Loyola’s SAC Sees 25 Percent Increase in Use Over a Single Year

Rylee Tan | The PhoenixThe Student Accessibility Center saw a 25 percent increase in the number of students that use accommodations from 2018 to 2019.

Despite an “exponential” increase in the number of students using resources for disabilities, university administration is keeping up with the demand. 

The Student Accessibility Center (SAC) — which provides on-campus support and accommodations for students with disabilities —  saw a 25 percent increase in the number of students that use accommodations from fall 2018 to fall 2019, according to Director of Learning and Student Success Betsi Burns. 

Accommodations cover a wide range of needs and include getting extra time on tests, audio note-taking and attendance or deadline flexibility, according to the SAC website.

The increase fits national trends that show more students with disabilities are attending higher education, according to Katie Tappel, the associate director of SAC. 
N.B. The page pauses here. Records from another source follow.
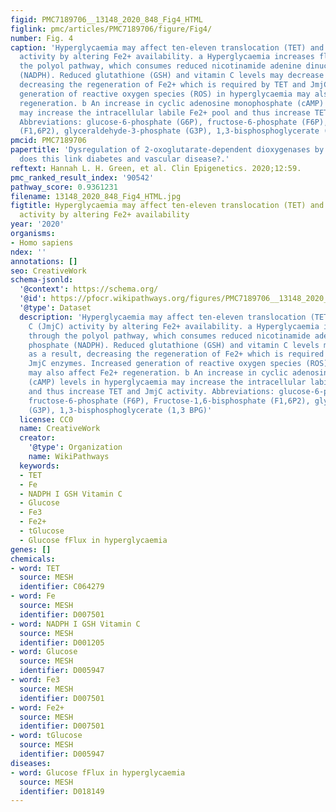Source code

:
 ```yaml
---
figid: PMC7189706__13148_2020_848_Fig4_HTML
figlink: pmc/articles/PMC7189706/figure/Fig4/
number: Fig. 4
caption: 'Hyperglycaemia may affect ten-eleven translocation (TET) and Jumonji C (JmjC)
  activity by altering Fe2+ availability. a Hyperglycaemia increases flux through
  the polyol pathway, which consumes reduced nicotinamide adenine dinucleotide phosphate
  (NADPH). Reduced glutathione (GSH) and vitamin C levels may decrease as a result,
  decreasing the regeneration of Fe2+ which is required by TET and JmjC enzymes. Increased
  generation of reactive oxygen species (ROS) in hyperglycaemia may also affect Fe2+
  regeneration. b An increase in cyclic adenosine monophosphate (cAMP) levels in hyperglycaemia
  may increase the intracellular labile Fe2+ pool and thus increase TET and JmjC activity.
  Abbreviations: glucose-6-phosphate (G6P), fructose-6-phosphate (F6P), Fructose-1,6-bisphosphate
  (F1,6P2), glyceraldehyde-3-phosphate (G3P), 1,3-bisphosphoglycerate (1,3 BPG)'
pmcid: PMC7189706
papertitle: 'Dysregulation of 2-oxoglutarate-dependent dioxygenases by hyperglycaemia:
  does this link diabetes and vascular disease?.'
reftext: Hannah L. H. Green, et al. Clin Epigenetics. 2020;12:59.
pmc_ranked_result_index: '90542'
pathway_score: 0.9361231
filename: 13148_2020_848_Fig4_HTML.jpg
figtitle: Hyperglycaemia may affect ten-eleven translocation (TET) and Jumonji C (JmjC)
  activity by altering Fe2+ availability
year: '2020'
organisms:
- Homo sapiens
ndex: ''
annotations: []
seo: CreativeWork
schema-jsonld:
  '@context': https://schema.org/
  '@id': https://pfocr.wikipathways.org/figures/PMC7189706__13148_2020_848_Fig4_HTML.html
  '@type': Dataset
  description: 'Hyperglycaemia may affect ten-eleven translocation (TET) and Jumonji
    C (JmjC) activity by altering Fe2+ availability. a Hyperglycaemia increases flux
    through the polyol pathway, which consumes reduced nicotinamide adenine dinucleotide
    phosphate (NADPH). Reduced glutathione (GSH) and vitamin C levels may decrease
    as a result, decreasing the regeneration of Fe2+ which is required by TET and
    JmjC enzymes. Increased generation of reactive oxygen species (ROS) in hyperglycaemia
    may also affect Fe2+ regeneration. b An increase in cyclic adenosine monophosphate
    (cAMP) levels in hyperglycaemia may increase the intracellular labile Fe2+ pool
    and thus increase TET and JmjC activity. Abbreviations: glucose-6-phosphate (G6P),
    fructose-6-phosphate (F6P), Fructose-1,6-bisphosphate (F1,6P2), glyceraldehyde-3-phosphate
    (G3P), 1,3-bisphosphoglycerate (1,3 BPG)'
  license: CC0
  name: CreativeWork
  creator:
    '@type': Organization
    name: WikiPathways
  keywords:
  - TET
  - Fe
  - NADPH I GSH Vitamin C
  - Glucose
  - Fe3
  - Fe2+
  - tGlucose
  - Glucose fFlux in hyperglycaemia
genes: []
chemicals:
- word: TET
  source: MESH
  identifier: C064279
- word: Fe
  source: MESH
  identifier: D007501
- word: NADPH I GSH Vitamin C
  source: MESH
  identifier: D001205
- word: Glucose
  source: MESH
  identifier: D005947
- word: Fe3
  source: MESH
  identifier: D007501
- word: Fe2+
  source: MESH
  identifier: D007501
- word: tGlucose
  source: MESH
  identifier: D005947
diseases:
- word: Glucose fFlux in hyperglycaemia
  source: MESH
  identifier: D018149
---
```

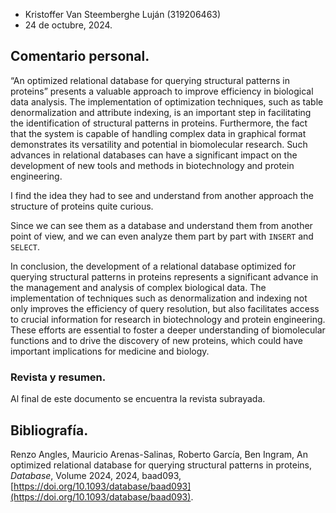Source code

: - Kristoffer Van Steemberghe Luján (319206463)
- 24 de octubre, 2024.

## Comentario personal.

“An optimized relational database for querying structural patterns in proteins” presents a valuable approach to improve efficiency in biological data analysis. The implementation of optimization techniques, such as table denormalization and attribute indexing, is an important step in facilitating the identification of structural patterns in proteins. Furthermore, the fact that the system is capable of handling complex data in graphical format demonstrates its versatility and potential in biomolecular research. Such advances in relational databases can have a significant impact on the development of new tools and methods in biotechnology and protein engineering.

I find the idea they had to see and understand from another approach the structure of proteins quite curious.

Since we can see them as a database and understand them from another point of view, and we can even analyze them part by part with ``INSERT`` and ``SELECT``.

In conclusion, the development of a relational database optimized for querying structural patterns in proteins represents a significant advance in the management and analysis of complex biological data. The implementation of techniques such as denormalization and indexing not only improves the efficiency of query resolution, but also facilitates access to crucial information for research in biotechnology and protein engineering. These efforts are essential to foster a deeper understanding of biomolecular functions and to drive the discovery of new proteins, which could have important implications for medicine and biology.


### Revista y resumen.

Al final de este documento se encuentra la revista subrayada.


## Bibliografía.

Renzo Angles, Mauricio Arenas-Salinas, Roberto García, Ben Ingram, An optimized relational database for querying structural patterns in proteins, _Database_, Volume 2024, 2024, baad093, [https://doi.org/10.1093/database/baad093](https://doi.org/10.1093/database/baad093).
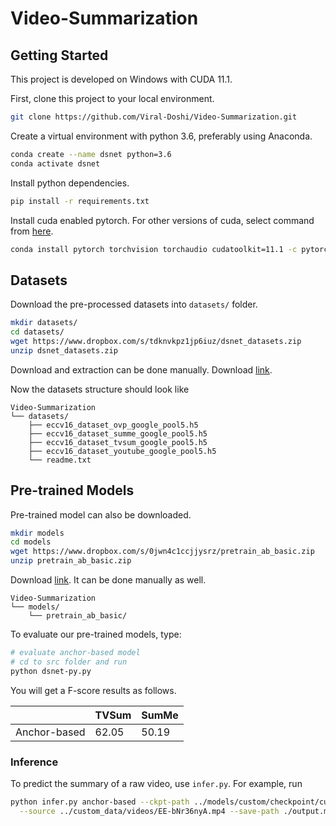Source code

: # Video-Summarization
## Getting Started

This project is developed on Windows with CUDA 11.1.

First, clone this project to your local environment.

```sh
git clone https://github.com/Viral-Doshi/Video-Summarization.git
```

Create a virtual environment with python 3.6, preferably using Anaconda.

```sh
conda create --name dsnet python=3.6
conda activate dsnet
```

Install python dependencies.

```sh
pip install -r requirements.txt
```


Install cuda enabled pytorch.
For other versions of cuda, select command from [here](https://pytorch.org/).

```sh
conda install pytorch torchvision torchaudio cudatoolkit=11.1 -c pytorch -c conda-forge
```

## Datasets

Download the pre-processed datasets into `datasets/` folder.

```sh
mkdir datasets/
cd datasets/
wget https://www.dropbox.com/s/tdknvkpz1jp6iuz/dsnet_datasets.zip
unzip dsnet_datasets.zip
```
Download and extraction can be done manually.
Download [link](https://www.dropbox.com/s/tdknvkpz1jp6iuz/dsnet_datasets.zip).


Now the datasets structure should look like

```
Video-Summarization
└── datasets/
    ├── eccv16_dataset_ovp_google_pool5.h5
    ├── eccv16_dataset_summe_google_pool5.h5
    ├── eccv16_dataset_tvsum_google_pool5.h5
    ├── eccv16_dataset_youtube_google_pool5.h5
    └── readme.txt
```

## Pre-trained Models

Pre-trained model can also be downloaded.

```sh
mkdir models
cd models
wget https://www.dropbox.com/s/0jwn4c1ccjjysrz/pretrain_ab_basic.zip
unzip pretrain_ab_basic.zip
```
Download [link](https://www.dropbox.com/s/0jwn4c1ccjjysrz/pretrain_ab_basic.zip).
It can be done manually as well.

```
Video-Summarization
└── models/
    └── pretrain_ab_basic/
```

To evaluate our pre-trained models, type:

```sh
# evaluate anchor-based model
# cd to src folder and run
python dsnet-py.py
```

You will get a F-score results as follows.

|              | TVSum | SumMe |
| ------------ | ----- | ----- |
| Anchor-based | 62.05 | 50.19 |

### Inference

To predict the summary of a raw video, use `infer.py`. For example, run

```sh
python infer.py anchor-based --ckpt-path ../models/custom/checkpoint/custom.yml.0.pt \
  --source ../custom_data/videos/EE-bNr36nyA.mp4 --save-path ./output.mp4
```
Loyola students can apply for specific accommodations or can apply with a specific disability or mental health issue and work with the SAC office to get the accommodations that fit them best, according to Tappel. 

There’s also been an increase in students applying for accommodations with mental health issues — including anxiety and depression — at Loyola, according to Tappel. In 2014, the top two categories of applicants had learning disabilities or Attention Deficit Hyperactivity Disorder (ADHD), while in 2018 the top categories the SAC serviced were mental health and chronic medical conditions, Burns said. 

In order to manage the increase in demand, the SAC started using Accommodate — an automated digital system that made the application process faster, according to Burns. 

The SAC also hired two new staff members in spring 2019 to help with caseloads and testing accommodations, she said. The SAC currently has five staff members, two executives and three specialists, and they’re looking to fill the last vacant executive position, Burns said. 

SAC specialists meet with students to review documentation, support students and coordinate the testing rooms, Tappell said. The SAC hired more specialists after the Student Academic Services Department — the department containing the SAC — restructured to allow for more specialists, Tappell said. 

Loyola senior Alexandra Alamo said the online program is a “double-edged” sword because its easy but disconnects students from staff. 

“On one end, it provides students with the autonomy and responsibility of requesting on their time regardless of where they physically are,” the psychology said. “On the other, it can be a confusing process to go through a website instead of asking a person directly.”

Burns said, if offered, any department at Loyola would take more resources — like extra funding or staff —  but that the SAC doesn’t need anything else to keep up with the increased demand. 

“If you ask anyone if they need more resources they’d always say yes,” Burns said. “We want to do what we need to do, but also be fiscally responsible with students’ tuition dollars.” 

The most frequently provided accomodation is a distraction-reduced environment for testing, coordinated by SAC staff, according to Burns. 

Coordination is more than just proctoring tests, according to Tappell. Specialists help signing up students and working with faculty to get and return tests and exams, Tappell said. 

The SAC has also seen an increase in testing accommodations with a 54 percent increase from fall 2018 to fall 2019. During the fall 2019 semester, the SAC coordinated 2,375 exams, with an additional 1,183 during finals week. 

To handle the increase in test-taking accommodations, the SAC often uses nearly every available room in Sullivan Center, including staff offices. The SAC also asks Student Academic Services, Division of Student Development and other campus partners to assist in coordinating the exams, Tappel said. 

First-year biology major Stephanie Miller said she gets double-time on her tests and said she hasn’t had any issues scheduling exams with the SAC. Even when she had missed the sign-up deadline, she said they were able to adjust to ensure she could take her exam on time. 

“[It’s] not usually [difficult],” the 19-year-old said. “Even finals [aren’t] hard to schedule as long as you’re on top of it.”

A student who The Phoenix isn’t naming gets multiple testing accommodations, including time-and-a-half for exams, said Loyola’s SAC works around her tight schedule. 

“My schedule is back-to-back [classes] Monday, Wednesday and Friday, so it becomes a problem with testing,” she said. 

The student said she’s used accommodations throughout high school but had issues using them during standardized tests. She said she hasn’t experienced those same barriers at Loyola. 

Burns said the SAC was “lucky” to get the new hires so they can continue to help students.